$$\int \frac{x^3-5x^2-31x-26}{x(x-2)(x^2+4x+13)}\,\mathrm dx$$
Hi there, I am having some trouble continuing with this problem. What I know so far:
That I am able to use partial fraction expansion
I'm clear then on how to find A & B, but not C & D
I don't know if this is because it's such a large problem, but it's really throwing me for a loop. Any guidance would be appreciated.

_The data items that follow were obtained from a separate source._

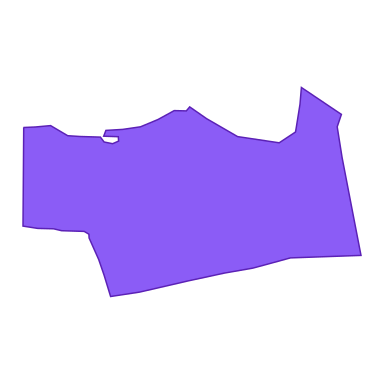 N'Guigmi, Diffa, Niger
{"feature_id": "23599985B27242520162456", "entity_name": "N'Guigmi", "entity_type": "district", "adm_level": 2, "iso_a3": "NER", "parent_name": "Niger", "parent_adm1": "Diffa", "projection": "robinson", "projection_center": [12.657, 14.178], "detail": "fine", "context": "isolated", "style": "filled", "palette": "violet", "viewbox_px": 384, "rotation_deg": 0, "n_neighbors": 0, "source": "geoboundaries", "source_scale": "gbopen_adm2", "svg_char_len": 704}
<svg xmlns="http://www.w3.org/2000/svg" viewBox="0 0 384 384"><path d="M110.6,296.5L139.6,292.1L187.7,281.0L224.3,273.1L252.9,268.1L266.7,264.4L290.4,257.9L361.0,255.4L353.5,216.7L342.1,157.6L337.2,126.8L341.4,114.4L301.4,87.5L300.0,104.2L296.2,128.0L295.5,132.0L279.2,142.8L237.6,136.6L206.5,118.6L189.7,106.9L186.3,110.9L174.2,110.6L158.0,119.5L140.5,126.8L122.7,129.4L105.9,130.4L103.7,136.2L118.3,136.7L118.6,141.1L112.6,143.7L104.1,142.0L100.4,137.1L80.1,136.5L67.7,135.7L50.6,125.6L35.2,127.0L23.4,127.5L23.7,127.5L23.7,129.7L23.0,226.1L37.7,228.4L53.6,228.8L61.6,230.7L84.2,231.4L88.9,234.2L89.1,238.0L98.7,259.5L104.1,275.2L110.6,296.5Z" fill="#8b5cf6" stroke="#5b21b6" stroke-width="1.5"/></svg>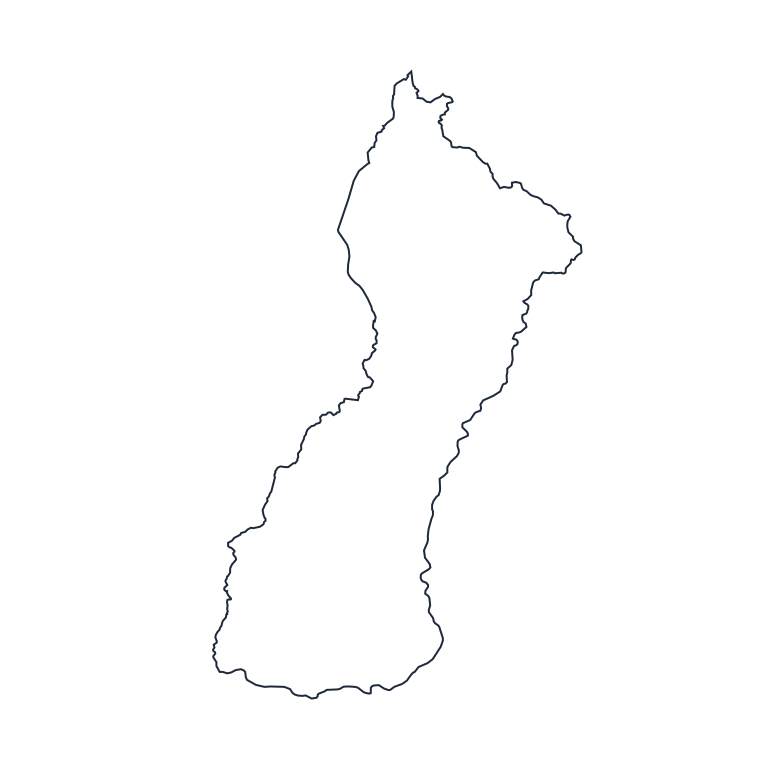 Naupan, Puebla, Mexico, rotated 169°
{"feature_id": "50627088B34357013751850", "entity_name": "Naupan", "entity_type": "district", "adm_level": 2, "iso_a3": "MEX", "parent_name": "Mexico", "parent_adm1": "Puebla", "projection": "orthographic", "projection_center": [-98.102, 20.238], "detail": "fine", "context": "isolated", "style": "outline", "palette": "slate", "viewbox_px": 768, "rotation_deg": 169, "n_neighbors": 0, "source": "geoboundaries", "source_scale": "gbopen_adm2", "svg_char_len": 6129}
<svg xmlns="http://www.w3.org/2000/svg" viewBox="0 0 768 768"><g transform="rotate(169 384 384)"><path d="M270.8,657.4L274.2,655.1L279.3,654.1L284.7,651.6L288.4,653.0L291.6,656.9L296.5,658.4L296.0,660.3L296.5,663.6L294.4,664.8L294.3,665.5L295.2,667.0L297.1,668.5L297.0,669.8L298.1,671.0L298.4,674.6L297.6,685.5L302.0,682.7L301.6,681.4L304.5,678.5L306.4,679.5L314.1,676.6L316.7,674.7L318.9,666.3L320.3,664.9L320.5,662.5L321.3,661.5L322.2,658.6L322.9,654.5L322.4,649.2L323.3,645.1L324.3,642.9L331.1,639.7L334.0,637.5L335.6,637.5L335.1,635.1L337.8,633.6L338.3,632.2L342.5,631.8L344.6,628.7L344.9,624.7L347.3,622.2L348.4,618.5L350.9,618.5L355.9,614.3L356.6,606.5L356.3,603.7L358.1,603.2L368.0,597.8L374.9,589.3L383.9,571.9L399.8,544.1L399.8,542.2L393.6,527.7L393.0,522.4L393.6,515.9L396.5,507.8L398.2,500.8L397.8,497.8L396.3,494.3L393.0,488.9L389.3,484.9L387.1,480.7L383.7,470.9L381.7,462.6L381.5,458.4L380.2,455.6L379.4,451.2L381.1,447.2L382.1,447.8L383.7,443.2L383.9,441.0L381.8,438.2L380.9,434.7L383.1,431.7L383.6,429.8L383.0,428.5L383.1,427.1L383.6,425.4L387.1,424.3L387.7,423.3L387.9,422.2L385.7,419.5L386.3,418.6L390.0,416.6L391.0,414.3L393.6,411.6L397.1,410.7L398.5,411.4L401.1,408.1L400.8,405.6L401.1,403.5L399.4,400.1L399.3,397.2L398.4,394.0L396.7,393.2L394.1,388.8L396.4,385.2L398.1,383.5L405.4,383.5L406.2,383.2L406.9,381.4L409.2,380.7L409.5,379.7L411.0,378.6L411.6,377.5L411.0,376.4L412.7,373.1L424.5,376.9L425.6,376.9L426.9,373.8L430.2,373.5L432.4,371.6L432.5,365.9L433.3,365.0L435.9,364.9L436.6,363.9L439.6,363.1L441.5,366.1L442.7,366.5L444.4,366.6L446.9,364.9L450.2,365.5L453.1,363.5L453.2,359.7L454.6,358.1L458.0,357.9L460.3,356.6L463.4,356.4L467.7,353.9L469.7,351.0L470.2,349.4L472.2,347.7L473.2,345.2L477.0,340.1L477.7,335.6L481.7,332.2L482.2,328.5L483.4,326.8L483.5,325.7L485.4,323.9L486.2,323.2L488.2,323.5L493.6,320.8L496.0,321.0L501.2,322.8L502.0,322.7L504.4,322.1L507.5,318.8L507.6,317.6L508.4,316.8L509.1,315.0L508.8,313.3L515.2,299.8L516.5,298.8L518.7,295.3L520.5,294.2L520.7,291.2L523.7,288.4L527.2,283.5L527.3,278.9L526.7,275.3L526.1,274.5L526.2,273.1L526.5,272.3L528.0,271.4L529.1,269.3L532.8,267.6L539.9,267.4L542.1,268.3L545.6,267.2L548.3,265.4L552.7,265.0L553.9,263.4L560.4,261.5L563.2,259.1L567.4,257.8L567.9,254.5L566.7,253.1L565.1,252.3L562.7,248.9L562.7,248.0L564.2,246.9L564.4,246.0L564.2,244.6L562.7,242.1L562.7,239.8L567.7,235.8L570.1,232.6L571.1,228.2L573.8,225.2L574.7,225.0L575.6,222.8L576.8,221.8L577.3,220.4L576.2,216.5L579.4,214.6L580.1,212.9L578.9,210.9L577.5,210.6L578.0,209.2L577.0,205.8L575.1,202.7L575.4,201.9L576.2,201.7L577.6,202.2L579.1,201.8L579.7,199.8L579.8,196.3L580.9,193.2L580.8,190.4L581.7,189.4L581.8,188.0L582.8,187.8L583.7,185.1L587.7,181.9L589.8,177.5L591.6,175.8L592.2,174.3L594.7,172.4L596.9,169.9L597.9,167.6L597.2,163.0L597.7,162.0L600.9,160.5L600.7,157.7L602.5,155.8L602.4,154.4L601.1,153.0L601.0,151.7L603.6,149.3L603.7,148.3L601.6,143.0L602.3,139.0L600.2,132.7L597.1,132.1L593.1,129.9L589.0,130.0L584.0,131.5L578.8,131.3L576.3,129.6L575.2,127.7L575.6,122.3L574.9,119.7L567.2,113.1L559.1,109.5L552.9,108.7L539.6,105.7L534.4,102.4L532.8,98.4L531.0,96.3L527.9,94.6L523.6,93.4L520.3,93.2L515.0,89.0L510.0,88.9L508.7,90.1L508.4,91.5L507.5,92.4L500.6,93.7L498.7,94.7L488.2,93.1L485.7,93.1L481.3,94.6L476.6,93.9L469.9,92.1L467.5,90.8L462.8,85.4L460.9,84.2L457.6,82.9L456.0,83.1L454.8,88.5L453.4,89.6L451.8,90.0L446.6,89.4L442.1,85.1L438.2,82.8L436.4,82.5L431.5,84.8L423.9,86.0L421.5,86.9L418.1,88.5L413.0,93.3L410.6,95.1L408.8,95.5L404.1,99.6L394.5,101.7L388.7,104.6L378.5,115.2L375.2,120.8L374.7,123.3L376.1,135.0L376.8,136.6L379.4,139.3L380.4,141.1L380.5,144.9L383.4,151.3L383.3,153.3L380.9,158.0L380.3,165.0L380.9,167.4L383.6,170.3L382.7,173.2L379.6,176.2L379.1,178.4L380.4,180.8L383.8,183.0L384.7,184.5L385.0,187.0L384.1,189.9L382.7,190.9L375.2,193.7L373.5,195.0L373.4,198.3L376.9,205.7L376.5,213.0L371.5,220.4L370.4,223.3L370.1,226.1L368.0,232.8L363.3,242.4L361.1,245.7L360.2,249.6L360.7,251.7L359.8,256.3L357.7,259.7L354.0,263.3L351.6,264.5L349.8,267.7L348.9,270.5L347.5,280.3L342.4,282.6L338.7,285.1L337.8,289.8L337.0,291.2L333.5,294.8L326.3,299.2L324.0,301.8L323.2,304.1L323.7,309.1L322.8,313.0L322.2,314.0L321.0,314.9L311.5,317.3L311.1,319.3L311.8,321.4L315.3,326.5L314.8,329.4L314.0,330.5L306.3,332.2L300.6,338.0L298.5,338.9L294.6,339.3L293.3,341.7L293.3,345.4L289.8,349.0L279.1,351.5L271.3,354.5L267.7,360.4L266.4,361.2L264.7,361.2L262.9,362.4L262.1,368.7L260.7,372.0L260.0,375.6L255.4,378.3L253.1,383.2L251.9,392.6L249.1,396.5L246.9,396.8L245.4,397.7L244.8,399.3L244.8,401.0L245.6,402.2L248.8,403.9L246.8,407.2L244.9,408.9L241.2,408.8L239.3,409.3L233.3,412.8L233.3,416.1L235.2,418.3L235.8,420.4L235.6,423.4L234.8,425.3L231.1,425.9L229.8,427.1L229.3,428.7L228.1,430.1L227.4,433.1L228.0,434.6L230.7,437.0L231.4,438.6L226.9,440.0L222.5,443.2L221.7,447.8L218.1,455.4L216.1,456.8L212.1,457.3L211.0,459.1L206.9,463.2L200.8,461.3L196.2,461.1L195.1,460.1L188.6,459.4L187.8,458.4L185.7,458.2L184.5,459.0L183.3,463.0L177.8,466.9L176.7,470.2L176.1,470.5L174.3,469.6L173.2,469.8L171.9,471.7L169.0,473.7L166.0,474.8L165.1,475.5L164.9,476.4L164.3,482.6L169.8,487.8L170.7,490.6L170.3,492.4L173.9,497.6L174.2,502.7L173.6,505.7L172.7,508.6L169.1,512.6L169.9,514.9L172.3,515.3L174.8,514.9L177.9,517.4L180.4,518.1L182.3,522.2L186.1,527.2L192.5,530.7L194.3,534.8L195.9,536.5L198.1,538.3L200.4,539.2L203.9,541.5L207.4,546.2L210.1,548.0L211.0,550.2L211.3,554.4L212.1,555.4L216.0,557.1L220.0,557.2L220.5,553.7L221.5,552.8L223.9,552.7L228.6,554.6L232.8,554.0L234.7,559.5L237.6,564.8L237.8,567.3L237.3,569.5L239.0,572.2L239.0,575.2L240.6,580.6L242.4,580.9L244.5,582.9L249.3,590.4L249.5,594.0L255.2,599.4L261.5,600.9L264.9,602.6L266.7,602.1L271.8,603.5L272.3,604.9L272.1,608.4L272.7,609.9L278.5,615.9L278.3,622.8L278.7,624.4L277.9,626.6L278.7,628.6L280.1,629.6L280.4,630.8L279.8,631.8L277.8,631.7L276.7,632.4L277.9,634.1L277.7,635.8L277.1,636.5L275.3,637.1L272.8,637.1L272.4,638.9L268.9,640.8L268.3,642.0L269.2,644.7L268.7,647.1L267.4,647.6L263.5,647.6L262.6,648.2L263.3,651.5L264.7,653.1L268.5,654.5L270.0,655.7L270.8,657.4Z" fill="none" stroke="#1e293b" stroke-width="2"/></g></svg>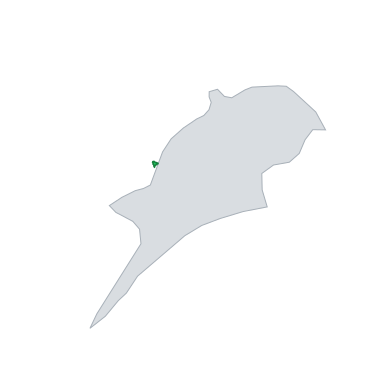 Meneou, Larnaca, Cyprus (highlighted), rotated 157°
{"feature_id": "46923920B15655385768829", "entity_name": "Meneou", "entity_type": "district", "adm_level": 2, "iso_a3": "CYP", "parent_name": "Cyprus", "parent_adm1": "Larnaca", "projection": "robinson", "projection_center": [33.605, 34.857], "detail": "fine", "context": "in_parent", "style": "filled", "palette": "green", "viewbox_px": 384, "rotation_deg": 157, "n_neighbors": 0, "source": "geoboundaries", "source_scale": "gbopen_adm2", "svg_char_len": 1698}
<svg xmlns="http://www.w3.org/2000/svg" viewBox="0 0 384 384"><g transform="rotate(157 192 192)"><path d="M270.0,202.9L273.4,211.8L258.6,214.5L243.7,215.4L235.4,214.2L227.6,214.7L203.4,240.4L190.4,249.1L174.9,254.3L159.1,257.4L151.2,257.8L144.2,261.1L139.3,267.0L139.1,272.8L137.0,277.6L128.4,276.6L124.8,267.3L118.6,263.2L103.3,265.3L95.8,265.1L71.3,256.1L63.9,252.5L59.3,244.9L46.8,217.3L44.8,197.0L56.5,202.2L67.5,195.9L78.2,185.6L90.8,181.4L98.6,183.2L106.4,185.0L120.5,181.8L126.6,166.5L128.6,148.9L152.4,154.0L176.4,156.6L196.1,157.4L215.6,154.6L275.0,135.8L291.9,124.6L302.3,120.8L320.3,111.5L339.2,106.4L327.1,117.1L259.2,164.3L254.8,178.3L257.9,188.0L267.4,199.8L270.0,202.9Z" fill="#d9dde1" stroke="#a8b0b8" stroke-width="1"/><path d="M216.8,229.5L216.7,229.6L216.5,229.9L216.3,230.1L216.0,230.3L215.8,230.5L215.7,230.6L215.5,230.8L215.4,230.8L215.2,230.9L214.9,230.9L214.6,230.9L214.5,231.0L214.4,231.1L214.2,231.3L214.0,231.2L213.9,231.1L213.6,231.1L213.5,231.3L213.1,231.4L212.8,231.4L212.6,231.4L212.4,231.3L212.2,231.4L212.2,231.5L212.2,232.0L212.3,232.1L212.5,232.3L212.8,232.4L213.0,232.4L213.3,232.5L213.3,232.8L213.3,233.0L213.5,233.2L213.6,233.3L213.8,233.4L214.1,233.5L214.4,233.8L214.4,234.0L214.5,234.1L214.8,234.3L214.8,234.5L215.0,234.8L215.0,235.0L215.4,235.1L215.5,235.2L215.8,235.3L216.0,235.3L216.2,235.2L216.3,235.2L216.5,234.9L216.6,234.7L216.8,234.5L216.8,234.4L216.7,234.3L216.7,234.1L216.5,233.8L216.6,233.7L216.6,233.3L216.8,233.1L217.0,232.9L216.9,232.6L216.6,232.3L216.6,232.1L216.6,231.8L216.6,231.6L216.8,231.3L216.9,231.0L216.9,230.8L217.0,230.7L217.0,230.4L217.0,230.0L217.0,229.8L216.8,229.5Z" fill="#22c55e" stroke="#15803d" stroke-width="1.5"/></g></svg>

By $A$ and $B$ I assume you mean that you know how to find $A$ and $B$ where
$$ \dfrac{x^3 - 5 x^2 - 31 x - 26}{x (x-2)(x^2+4x+13)} = \dfrac{A}{x} + \dfrac{B}{x-2} + \dfrac{Cx+D}{x^2 + 4 x + 13}$$
Well, if you've done that correctly, compute
$$ \dfrac{x^3 - 5 x^2 - 31 x - 26}{x (x-2)(x^2+4x+13)} - \dfrac{A}{x} - \dfrac{B}{x-2}$$
with your $A$ and $B$ (putting it over a common denominator). The $x^2+4x+13$ factor should cancel from numerator and denominator, leaving you with $$ \dfrac{Cx+D}{x^2 + 4 x + 13}$$